For detailed profiling, use cargo-flamegraph:

cargo install flamegraph
cargo flamegraph --bench core_benchmarks -- --bench

This generates an SVG flamegraph showing where time is spent during benchmark execution.


v0.2 Query Expansion Benchmarks

All v0.2 query types benchmarked on 100K-node synthetic graphs (300K edges, 3 edges/node average).
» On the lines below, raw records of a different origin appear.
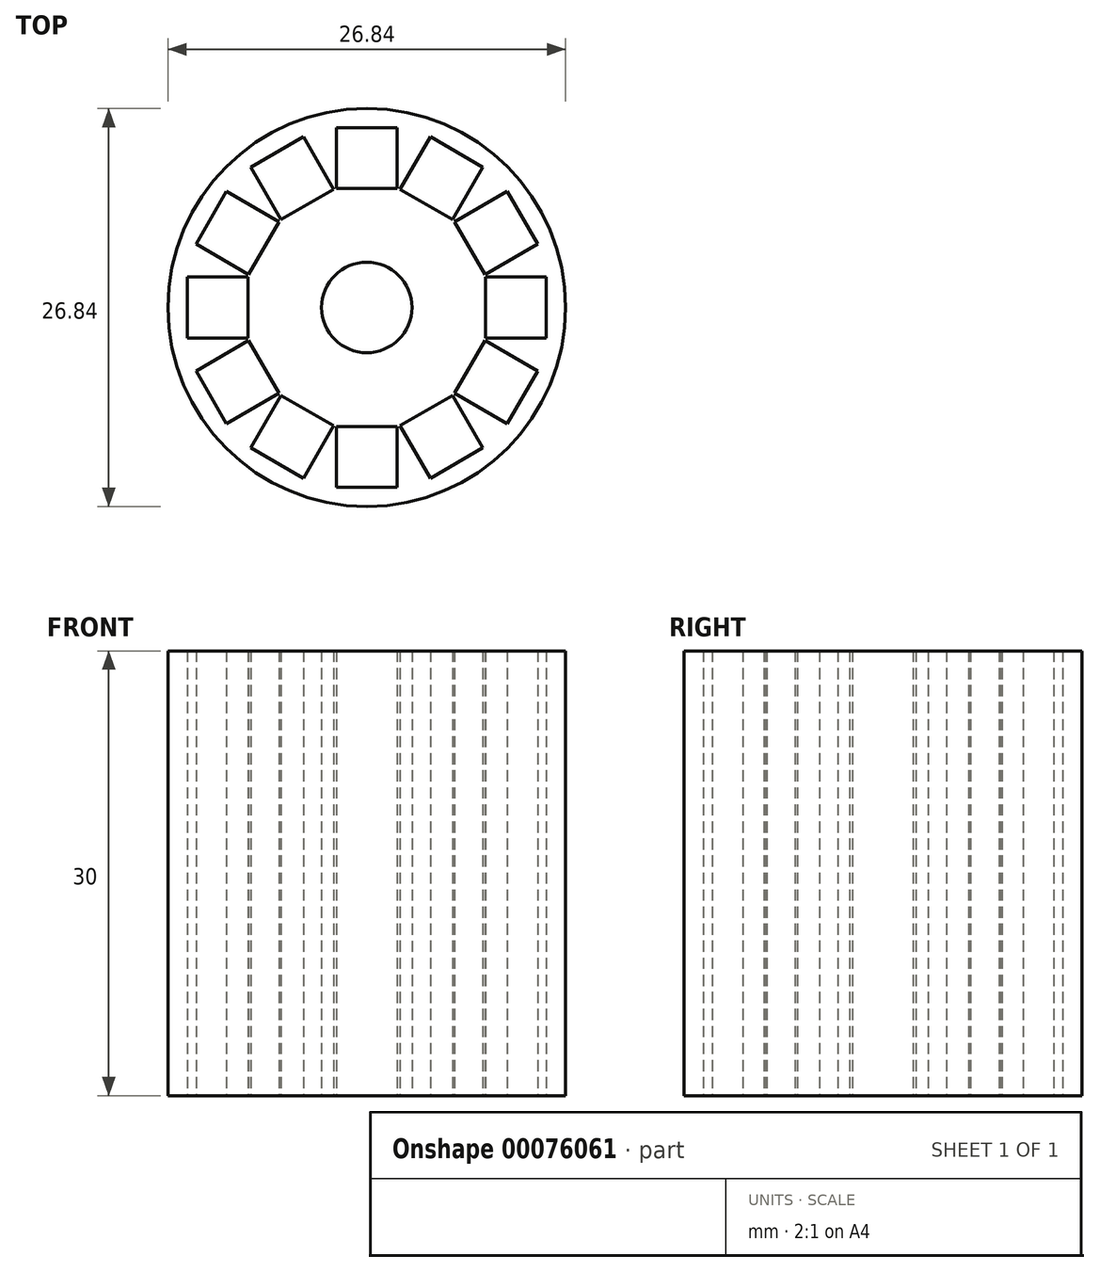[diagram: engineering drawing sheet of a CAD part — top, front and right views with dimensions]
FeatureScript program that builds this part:
annotation { "Feature Type Name" : "Feature", "Feature Type Description" : "" }
export const myFeature = defineFeature(function(context is Context, id is Id, definition is map)
    precondition{}
    {
        {
            var Q0;
            Q0=qCreatedBy(makeId("Top.planeOp"),FACE);
            var sketch = newSketch(context, id + "F0", { "sketchPlane" : qUnion([Q0])});
            skLineSegment(sketch, "E0", {"start": v(0, 0) * mm, "end": v(-4.9, 18.32) * mm});
            skLineSegment(sketch, "E1", {"start": v(-4.9, 18.32) * mm, "end": v(0, 0) * mm, "construction": true});
            skLineSegment(sketch, "E2", {"start": v(0, 0) * mm, "end": v(5.04, 18.8) * mm, "construction": true});
            skLineSegment(sketch, "E3", {"start": v(-2.15, 8.02) * mm, "end": v(2.15, 8.02) * mm});
            skLineSegment(sketch, "E4", {"start": v(0, 8.02) * mm, "end": v(0, 0) * mm});
            skLineSegment(sketch, "E5", {"start": v(-2.05, 8.02) * mm, "end": v(-2.05, 12.12) * mm});
            skLineSegment(sketch, "E6", {"start": v(-2.05, 12.12) * mm, "end": v(2.05, 12.12) * mm});
            skLineSegment(sketch, "E7", {"start": v(2.05, 12.12) * mm, "end": v(2.05, 8.02) * mm});
            skLineSegment(sketch, "E8.MirrorCS", {"start": v(5.87, 5.87) * mm, "end": v(2.15, 8.02) * mm});
            skLineSegment(sketch, "E9.MirrorCS", {"start": v(5.79, 5.92) * mm, "end": v(7.84, 9.47) * mm});
            skLineSegment(sketch, "E10.MirrorCS", {"start": v(7.84, 9.47) * mm, "end": v(4.29, 11.52) * mm});
            skLineSegment(sketch, "E11.MirrorCS", {"start": v(4.29, 11.52) * mm, "end": v(2.24, 7.97) * mm});
            skLineSegment(sketch, "E12.MirrorCS", {"start": v(13.41, 13.41) * mm, "end": v(0, 0) * mm, "construction": true});
            skLineSegment(sketch, "E13.MirrorCS", {"start": v(5.92, 5.79) * mm, "end": v(9.47, 7.84) * mm});
            skLineSegment(sketch, "E14.MirrorCS", {"start": v(9.47, 7.84) * mm, "end": v(11.52, 4.29) * mm});
            skLineSegment(sketch, "E15.MirrorCS", {"start": v(5.87, 5.87) * mm, "end": v(8.02, 2.15) * mm});
            skLineSegment(sketch, "E16.MirrorCS", {"start": v(11.52, 4.29) * mm, "end": v(7.97, 2.24) * mm});
            skLineSegment(sketch, "E17.MirrorCS", {"start": v(12.12, -2.05) * mm, "end": v(12.12, 2.05) * mm});
            skLineSegment(sketch, "E18.MirrorCS", {"start": v(12.12, 2.05) * mm, "end": v(8.02, 2.05) * mm});
            skLineSegment(sketch, "E19.MirrorCS", {"start": v(8.02, -2.15) * mm, "end": v(8.02, 2.15) * mm});
            skLineSegment(sketch, "E20.MirrorCS", {"start": v(8.02, -2.05) * mm, "end": v(12.12, -2.05) * mm});
            skLineSegment(sketch, "E21.MirrorCS", {"start": v(0, 0) * mm, "end": v(18.8, 5.04) * mm, "construction": true});
            skLineSegment(sketch, "E22.MirrorCS", {"start": v(18.32, -4.9) * mm, "end": v(0, 0) * mm, "construction": true});
            skLineSegment(sketch, "E23.MirrorCS", {"start": v(-12.12, -2.05) * mm, "end": v(-8.02, -2.05) * mm});
            skLineSegment(sketch, "E24.MirrorCS", {"start": v(-11.52, -4.29) * mm, "end": v(-7.97, -2.24) * mm});
            skLineSegment(sketch, "E25.MirrorCS", {"start": v(-5.92, -5.79) * mm, "end": v(-9.47, -7.84) * mm});
            skLineSegment(sketch, "E26.MirrorCS", {"start": v(-13.41, -13.41) * mm, "end": v(0, 0) * mm, "construction": true});
            skLineSegment(sketch, "E27.MirrorCS", {"start": v(-18.32, 4.9) * mm, "end": v(0, 0) * mm, "construction": true});
            skLineSegment(sketch, "E28.MirrorCS", {"start": v(-9.47, 7.84) * mm, "end": v(-5.92, 5.79) * mm});
            skLineSegment(sketch, "E29.MirrorCS", {"start": v(0, 0) * mm, "end": v(-18.8, -5.04) * mm, "construction": true});
            skLineSegment(sketch, "E30.MirrorCS", {"start": v(-4.29, 11.52) * mm, "end": v(-7.84, 9.47) * mm});
            skLineSegment(sketch, "E31.MirrorCS", {"start": v(-7.84, 9.47) * mm, "end": v(-5.79, 5.92) * mm});
            skLineSegment(sketch, "E32.MirrorCS", {"start": v(-2.24, 7.97) * mm, "end": v(-4.29, 11.52) * mm});
            skLineSegment(sketch, "E33.MirrorCS", {"start": v(-11.52, 4.29) * mm, "end": v(-9.47, 7.84) * mm});
            skLineSegment(sketch, "E34.MirrorCS", {"start": v(0, 0) * mm, "end": v(-13.77, 13.77) * mm, "construction": true});
            skLineSegment(sketch, "E35.MirrorCS", {"start": v(-7.97, 2.24) * mm, "end": v(-11.52, 4.29) * mm});
            skLineSegment(sketch, "E36.MirrorCS", {"start": v(-5.87, -5.87) * mm, "end": v(-8.02, -2.15) * mm});
            skLineSegment(sketch, "E37.MirrorCS", {"start": v(-4.01, 6.95) * mm, "end": v(0, 0) * mm});
            skLineSegment(sketch, "E38.MirrorCS", {"start": v(-8.02, 2.05) * mm, "end": v(-12.12, 2.05) * mm});
            skLineSegment(sketch, "E39.MirrorCS", {"start": v(-9.47, -7.84) * mm, "end": v(-11.52, -4.29) * mm});
            skLineSegment(sketch, "E40.MirrorCS", {"start": v(-2.15, 8.02) * mm, "end": v(-5.87, 5.87) * mm});
            skLineSegment(sketch, "E41.MirrorCS", {"start": v(-12.12, 2.05) * mm, "end": v(-12.12, -2.05) * mm});
            skLineSegment(sketch, "E42.MirrorCS", {"start": v(-8.02, 2.15) * mm, "end": v(-5.87, 5.87) * mm});
            skLineSegment(sketch, "E43.MirrorCS", {"start": v(-8.02, 2.15) * mm, "end": v(-8.02, -2.15) * mm});
            skLineSegment(sketch, "E44.MirrorCS", {"start": v(4.29, -11.52) * mm, "end": v(7.84, -9.47) * mm});
            skLineSegment(sketch, "E45.MirrorCS", {"start": v(11.52, -4.29) * mm, "end": v(9.47, -7.84) * mm});
            skLineSegment(sketch, "E46.MirrorCS", {"start": v(-4.29, -11.52) * mm, "end": v(-2.24, -7.97) * mm});
            skLineSegment(sketch, "E47.MirrorCS", {"start": v(-5.87, -5.87) * mm, "end": v(-2.15, -8.02) * mm});
            skLineSegment(sketch, "E48.MirrorCS", {"start": v(-2.05, -12.12) * mm, "end": v(-2.05, -8.02) * mm});
            skLineSegment(sketch, "E49.MirrorCS", {"start": v(-7.84, -9.47) * mm, "end": v(-4.29, -11.52) * mm});
            skLineSegment(sketch, "E50.MirrorCS", {"start": v(2.15, -8.02) * mm, "end": v(-2.15, -8.02) * mm});
            skLineSegment(sketch, "E51.MirrorCS", {"start": v(9.47, -7.84) * mm, "end": v(5.92, -5.79) * mm});
            skLineSegment(sketch, "E52.MirrorCS", {"start": v(2.24, -7.97) * mm, "end": v(4.29, -11.52) * mm});
            skLineSegment(sketch, "E53.MirrorCS", {"start": v(7.84, -9.47) * mm, "end": v(5.79, -5.92) * mm});
            skLineSegment(sketch, "E54.MirrorCS", {"start": v(2.05, -12.12) * mm, "end": v(-2.05, -12.12) * mm});
            skLineSegment(sketch, "E55.MirrorCS", {"start": v(2.05, -8.02) * mm, "end": v(2.05, -12.12) * mm});
            skLineSegment(sketch, "E56.MirrorCS", {"start": v(-5.79, -5.92) * mm, "end": v(-7.84, -9.47) * mm});
            skLineSegment(sketch, "E57.MirrorCS", {"start": v(2.15, -8.02) * mm, "end": v(5.87, -5.87) * mm});
            skLineSegment(sketch, "E58.MirrorCS", {"start": v(8.02, -2.15) * mm, "end": v(5.87, -5.87) * mm});
            skLineSegment(sketch, "E59.MirrorCS", {"start": v(7.97, -2.24) * mm, "end": v(11.52, -4.29) * mm});
            skCircle(sketch, "E60", {"center": v(0, 0) * mm, "radius": 13.42 * mm});
            skCircle(sketch, "E61", {"center": v(0, 0) * mm, "radius": 3.05 * mm});
            skSolve(sketch);
        }
        {
            var Q0;
            {var subQ0=sQuery(id+"F0.wireOp",EDGE,"E40.MirrorCS");var subQ2=sQuery(id+"F0.wireOp",EDGE,"E37.MirrorCS");var subQ3=makeQuery(id+"F0.imprint","INTERSECT",VERTEX,{"derivedFrom":[subQ2,subQ0]});Q0=makeQuery(id+"F0.imprint","IMPRINT",FACE,{"disambiguationData":[TD([[makeQuery(id+"F0.imprint","IMPRINT",EDGE,{"disambiguationData":[TD([[subQ3,-1.0]])],"derivedFrom":subQ2}),1.0]])]});}
            var Q1;
            {var subQ26=sQuery(id+"F0.wireOp",EDGE,"E4");var subQ27=sQuery(id+"F0.wireOp",EDGE,"E3");var subQ28=makeQuery(id+"F0.imprint","INTERSECT",VERTEX,{"derivedFrom":[subQ27,subQ26]});Q1=makeQuery(id+"F0.imprint","IMPRINT",FACE,{"disambiguationData":[TD([[makeQuery(id+"F0.imprint","IMPRINT",EDGE,{"disambiguationData":[TD([[subQ28,-1.0]])],"derivedFrom":subQ27}),-1.0]])]});}
            var Q2;
            {var subQ1=sQuery(id+"F0.wireOp",EDGE,"E3");var subQ5=sQuery(id+"F0.wireOp",EDGE,"E4");var subQ6=makeQuery(id+"F0.imprint","INTERSECT",VERTEX,{"derivedFrom":[subQ1,subQ5]});Q2=makeQuery(id+"F0.imprint","IMPRINT",FACE,{"disambiguationData":[TD([[makeQuery(id+"F0.imprint","IMPRINT",EDGE,{"disambiguationData":[TD([[subQ6,1.0]])],"derivedFrom":subQ1}),-1.0]])]});}
            var Q3;
            {var subQ30=sQuery(id+"F0.wireOp",EDGE,"E5");Q3=makeQuery(id+"F0.imprint","IMPRINT",FACE,{"disambiguationData":[TD([[makeQuery(id+"F0.imprint","IMPRINT",EDGE,{"derivedFrom":subQ30}),1.0]])]});}
            extrude(context, id + "F1", {"entities" : qUnion([Q0, Q1, Q2, Q3]), "depth" : 30 * mm});
        }
    });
Measured with Criterion (100 samples) except where noted.

All Query Types at 100K Nodes

CategoryQueryLatencyNotes
RetrievalBM25 text search (fast path)1.58 msUses TermIndex
RetrievalBM25 text search (slow path)122 msFull scan fallback for v0.1 files
RetrievalHybrid search (BM25 + vector)10.83 msRRF fusion
StructurePageRank (alpha=0.85)34.3 msIterative convergence
StructureDegree centrality20.7 msNormalized degree
StructureBetweenness centrality10.1 sBrandes' algorithm, sampled
StructureShortest path (BFS)104 usBidirectional BFS
StructureShortest path (Dijkstra)17.6 msBinary heap
CognitiveBelief revision53.4 msCounterfactual cascade
CognitiveGap detection297 sSingle-run measurement
CognitiveAnalogical query229 sSingle-run measurement
MaintenanceConsolidation (dry run)43.6 sSingle-run measurement
MaintenanceDrift detection68.4 msSupersedes chain analysis

Scaling from 10K to 100K Nodes

Query10K100KScaling Ratio
BM25 (fast)186 us1.58 ms8.5x
Hybrid1.00 ms10.83 ms10.8x
PageRank2.53 ms34.3 ms13.6x
Degree centrality1.73 ms20.7 ms12.0x
Betweenness centrality6.43 s10.1 s1.6x
BFS shortest path7.9 us104 us13.2x
Dijkstra shortest path888 us17.6 ms19.8x
Belief revision6.26 ms53.4 ms8.5x
Gap detection1.53 s297 s194x
Analogical2.40 s229 s95x
Consolidation352 ms43.6 s124x
Drift detection5.84 ms68.4 ms11.7x

Performance Tiers

Queries divide into three tiers at 100K nodes:

  • Interactive (<100 ms): BM25, hybrid, PageRank, degree, BFS, Dijkstra, belief revision, drift -- suitable for per-query use during conversations
  • Periodic (1-60 s): Betweenness centrality, consolidation -- run once per session or on a schedule
  • Offline (>60 s): Gap detection, analogical reasoning -- designed for batch analysis of large graphs; both complete in <3s at 10K nodes

BM25 Index Acceleration

Graph SizeFast Path (TermIndex)Slow Path (full scan)Speedup
10K nodes186 us8.59 ms46x
100K nodes1.58 ms122 ms77x

The inverted index speedup grows with graph size because the fast path cost depends on posting list size (sub-linear in n) while the slow path is always O(n).